Bridging the Digital Divide

Every morning, I’m on my Chrome 4.1 browser checking my many email accounts (of which I have 7. Or 8. I can never remember), looking at my Twitter feed on Seesmic and Skype-ing away simultaneously. All this before my breakfast, mind you. Yet some people haven’t even seen a computer, forget knowing what a ‘trending topic’ is.

Globalization and the digital divide are such paradoxical concepts but manage to exist side-by-side in many parts of the world. On one hand the reach of the internet breaks down geographical barriers, while on the other there are a vast number of people who don’t even know what the internet is.

In this map of Internet users worldwide, you can see the internet penetration in India  as of February 2008 is only between 4.9-13%. Many schemes have been in the pipeline to bridge the digital divide between the urban and rural areas and I think a trend is emerging where mobile phones have been shown to be more useful to the people than laptops and computers. Here’s a look at some of the efforts:

This article by the BBC highlights the methods by which SMS activism is used by villagers in India to talk about issues that are most important to them.

CGnet Swara (Chhattisgarh Net Voice) is an attempt to cater to people who are on the wrong side of the digital divide, says Shubhranshu Choudhary, a former BBC journalist-turned-activist and the brain behind CGnet Swara. “We are providing a new platform which the villagers can use to talk to each other and the outside world about issues that are important to them,” he says.
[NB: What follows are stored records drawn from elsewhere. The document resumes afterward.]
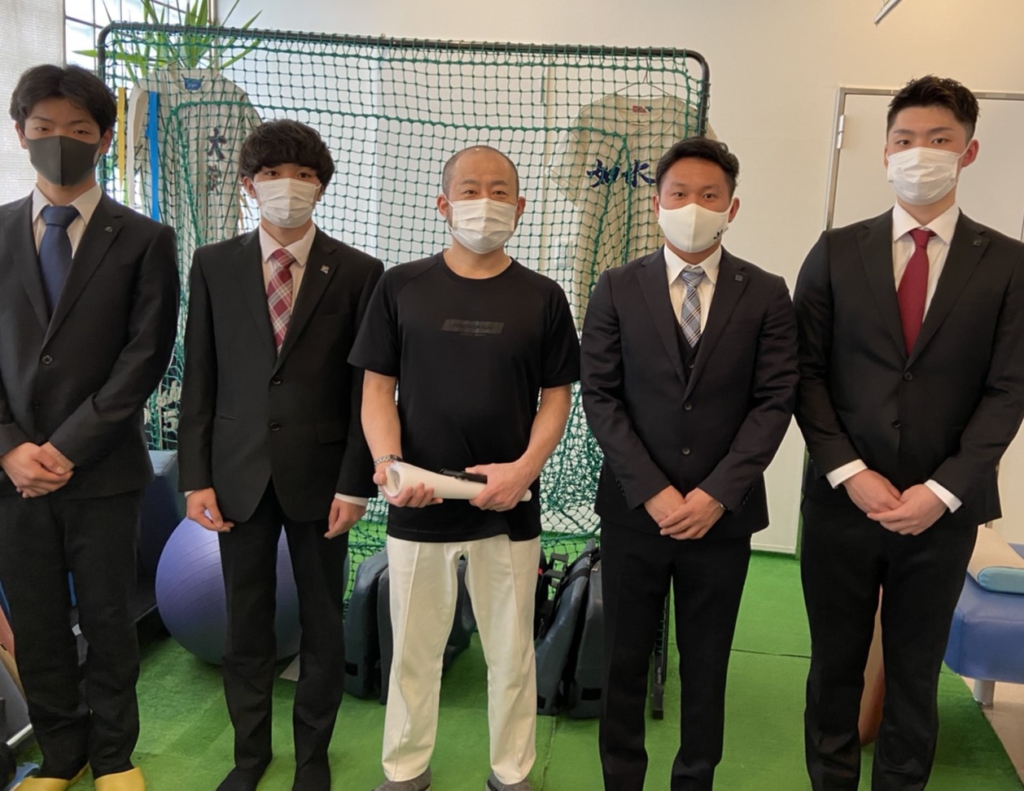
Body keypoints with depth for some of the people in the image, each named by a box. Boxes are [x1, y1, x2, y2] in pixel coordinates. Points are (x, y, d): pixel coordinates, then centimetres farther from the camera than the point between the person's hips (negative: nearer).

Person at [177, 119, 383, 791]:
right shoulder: (214, 266, 4)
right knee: (246, 623, 13)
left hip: (319, 476, -1)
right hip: (239, 475, 2)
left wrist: (355, 483, -8)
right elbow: (200, 378, 4)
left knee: (323, 625, 11)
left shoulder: (357, 272, -2)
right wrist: (196, 476, -1)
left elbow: (366, 387, -3)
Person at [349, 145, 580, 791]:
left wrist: (524, 468, -13)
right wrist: (390, 462, -14)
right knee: (414, 650, 14)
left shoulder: (542, 298, 2)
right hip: (417, 507, 0)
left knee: (511, 652, 13)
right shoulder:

Another point: would the internet even be useful to people who cannot read? There are, in India, a large number of illiterate people. According to the India Literacy Project, the literacy rate in India as per the 2001 census was 65.38%. Male literacy rate stood at 75.85%, while the female literacy rate was a measly 54.16%. It will be interesting to see what the next census results will reveal. This article on India Today shares news that a PhD researcher is trying to make mobile phones text-free – the idea is to make them visual not textual. Definitely an interesting development to look at in the future.

Statistics showing India‘s education level on tells us that as of 2007, only 7 out of every 100 Indians were Internet users while 20 out of every 100 had phones – another point in favour of using mobile phones. With this regard, read an interview with Gurudath Banavar, the Director of IBM India Research Lab on the promise of the “Spoken Web” in bridging existing gaps. He said:

This is compelling for people who don’t have access to the Internet, or are not able to read or write. Anyone with access to a phone–mobile or landline–will be able to access the Spoken Web.

Perhaps in an effort to encourage further innovation and development with regard to reducing the gap between the haves and have-nots of the digital world, the Manthan Awards ceremony was set up 7 years ago to recognize strides in the South Asian world that have contributed towards lessening this gap.

Even in 2002, covered this phenomenon where people carrying mobile phones travel the villages of India in order to connect the villagers to the rest of the country.

This does imply, to me, that the modernization paradigm of developmental journalism doesn’t work – what the western world thinks of as ‘modern’ isn’t necessarily so. Luis Ramiro Beltrán pointed out that the definition of modernity…was one elaborated by the USA and implemented by experts trained in the USA (Sparks, 2007: 41). Internet users all over the world, where penetration levels are at its highest, cannot imagine their life without it. I certainly can’t. But is the internet the be-all and end-all for everyone? Not in the least. Do villagers need the internet? Or do they simply need better connectivity? If mobile phones give them that, with more ease than the internet does, then who are we to argue?

As I’d like to say … whatever floats your boat.